Christ himself, and the religion he founded, never had any quarrel with worldly powers – provided they didn’t encroach on the realm of God.

That’s the meaning of Jesus’s adages “My kingdom is not of this world” and “Render therefore unto Caesar the things which are Caesar’s; and unto God the things that are God’s.”

It’s also the meaning of St Paul’s statement: “Let everyone put himself under the authority of the higher powers, because there is no power which is not of God, and all powers are ordered by God.”

This was said by a man who knew that the Romans would kill him for his faith. Just like Jesus, however, St Paul was prepared to die resisting worldly usurpation of the kingdom of God. But as long as the powers that be restricted themselves to ruling the kingdom of man, St Paul simply ignored them, just as Jesus had taught.

Christianity’s position on material poverty was unequivocally formulated by Jesus himself: “For ye have the poor with you always”. Since that statement was first made, the Church, and orthodox Christianity in general, has understood its role as relieving spiritual poverty only.

It’s not the Church’s remit to offer economic solutions to material poverty – and it’s emphatically not its business to agitate for armed struggle against every institution seen as an agent of oppression or material inequality.

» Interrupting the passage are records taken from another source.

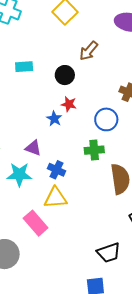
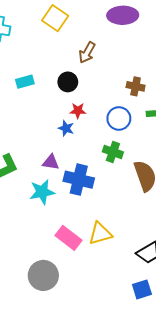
green cross: (94, 150) -> (113, 152), turned 36
blue cross: (56, 170) -> (79, 180), size x1.6
yellow triangle: (56, 198) -> (100, 234), moved

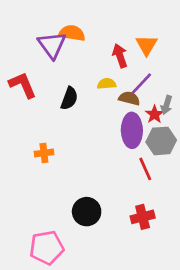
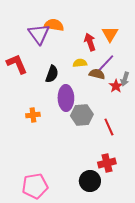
purple ellipse: (132, 130) -> (66, 98), moved
gray hexagon: (161, 141) -> (82, 115), moved
black circle: (87, 212) -> (90, 181), moved

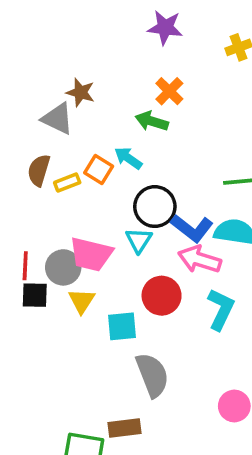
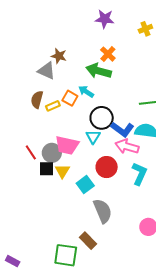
green arrow: (152, 121) -> (99, 71), size x1.4
red line: (25, 266) -> (31, 152), turned -35
black square: (35, 295) -> (46, 169), moved
cyan square: (122, 326) -> (85, 185), turned -30
brown rectangle: (124, 428) -> (88, 241), turned 54

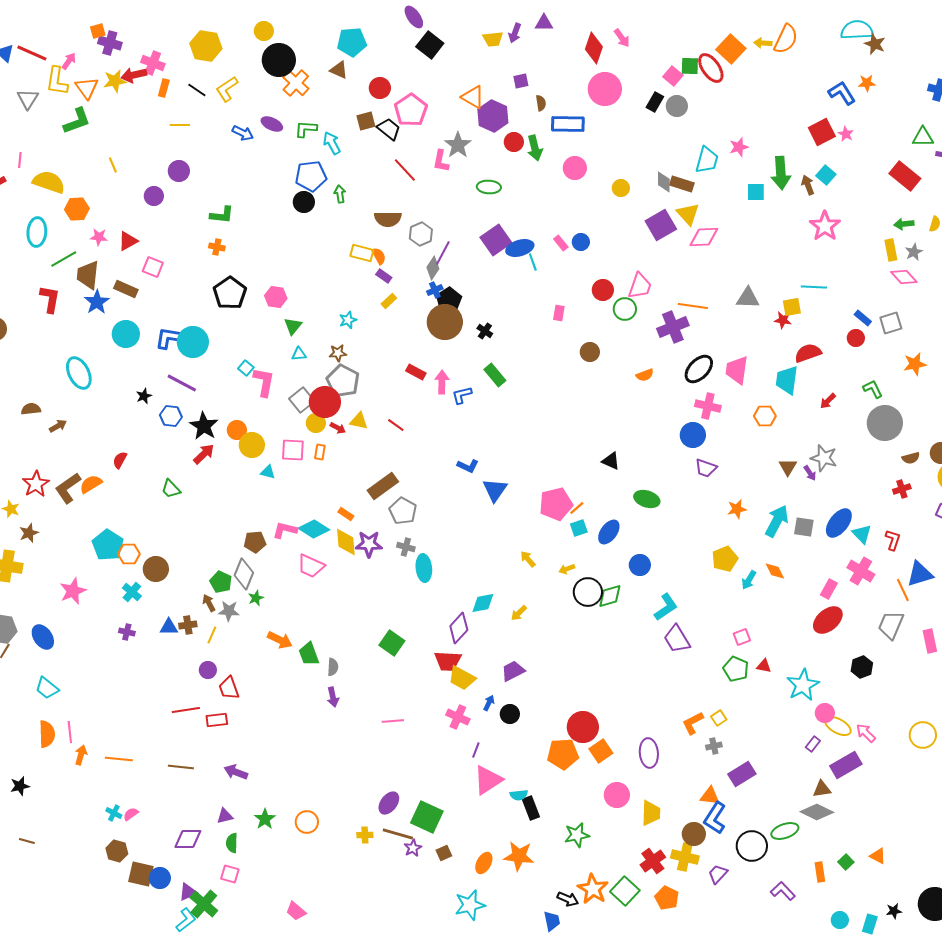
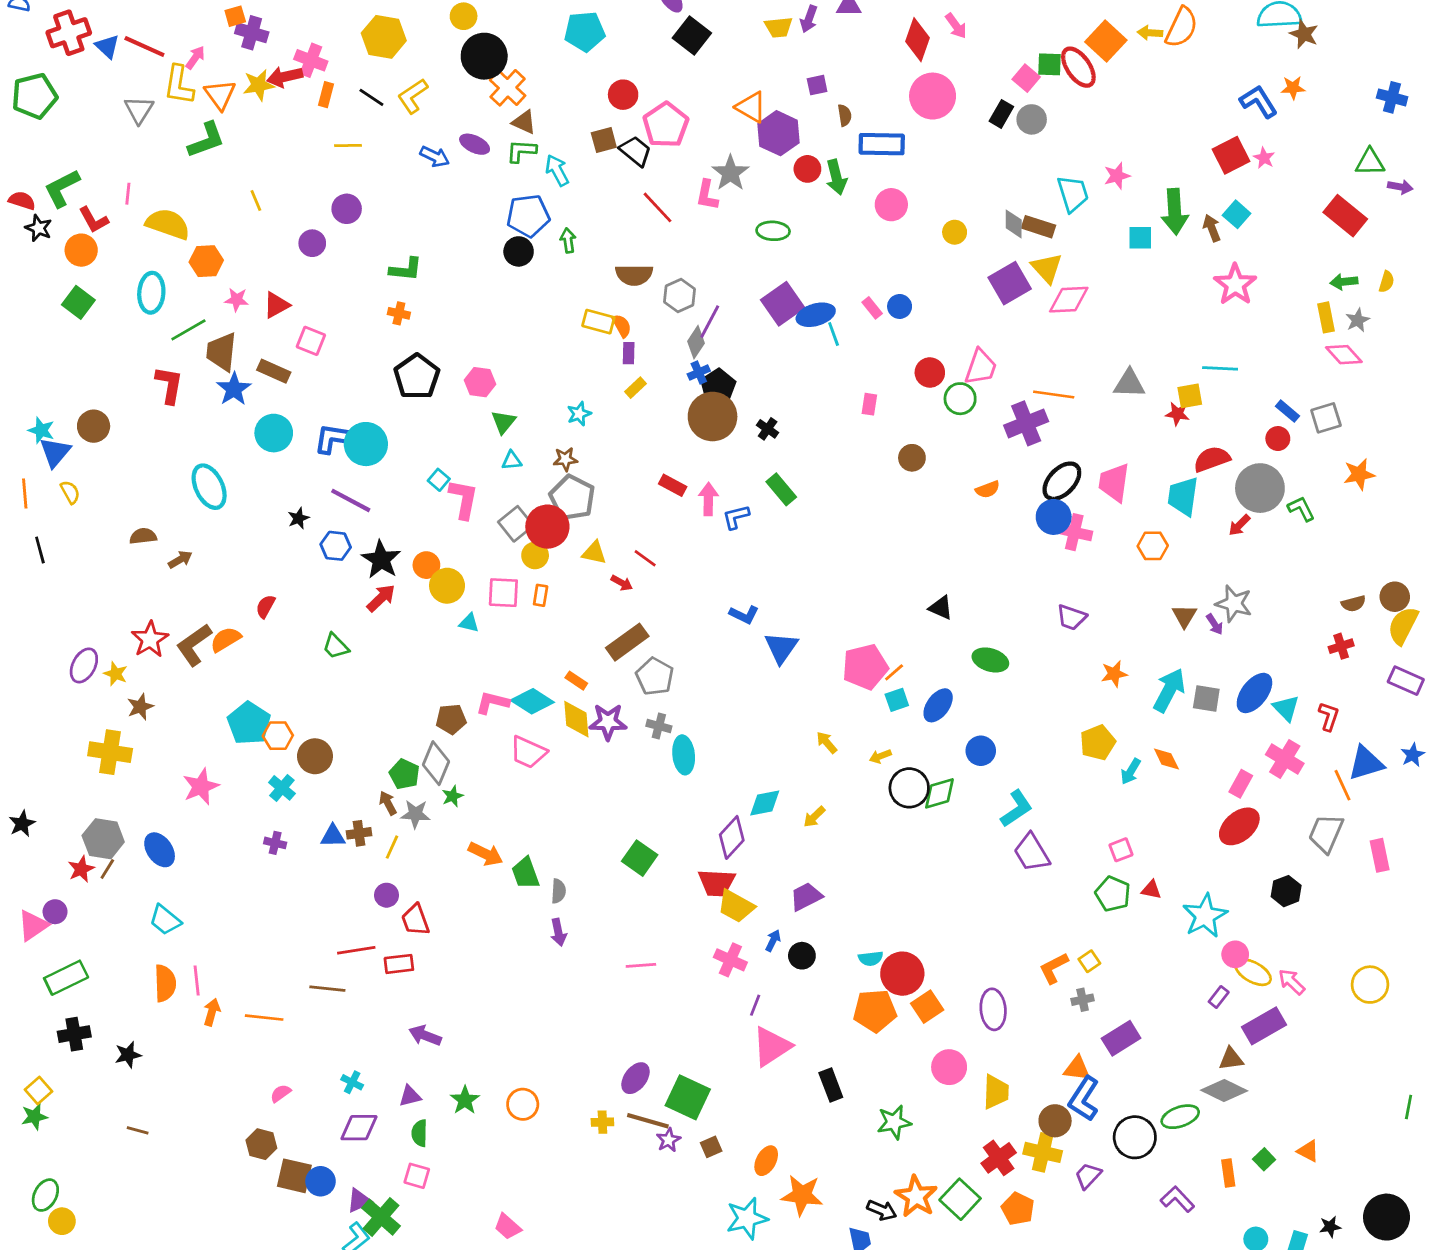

That Latin American ‘liberation theologians’ ostensibly preached nonviolence is a moot point. History shows there’s no such thing as a nonviolent revolution, even if the original preachers make noises to that effect.

Once a theory legitimising hatred is hatched, especially if it’s couched in religious jargon, violence will always follow.

All those Gutiérrezes and Romeros should have learned their lesson from Ghandi: first the nonviolent prophets spout their sermons, then their violent followers take over. Such is the way of this world.

When Cardinal Ratzinger headed the Vatican’s Congregation for the Doctrine of the Faith, he fought liberation theology tooth and nail, correctly accusing it of anti-Christian Marxist messianism.

When he became Benedict XVI he vetoed the beatification of Bishop Romero, whose sermons directly provoked a murderous civil war in San Salvador. That Romero himself was its victim didn’t redeem his wickedness any more than, say, Trotsky’s assassination redeemed all the evil he’d done.

This is the veto that Pope Francis has seen fit to repeal. Out of respect for his office, I’ll only call this decision ill-advised.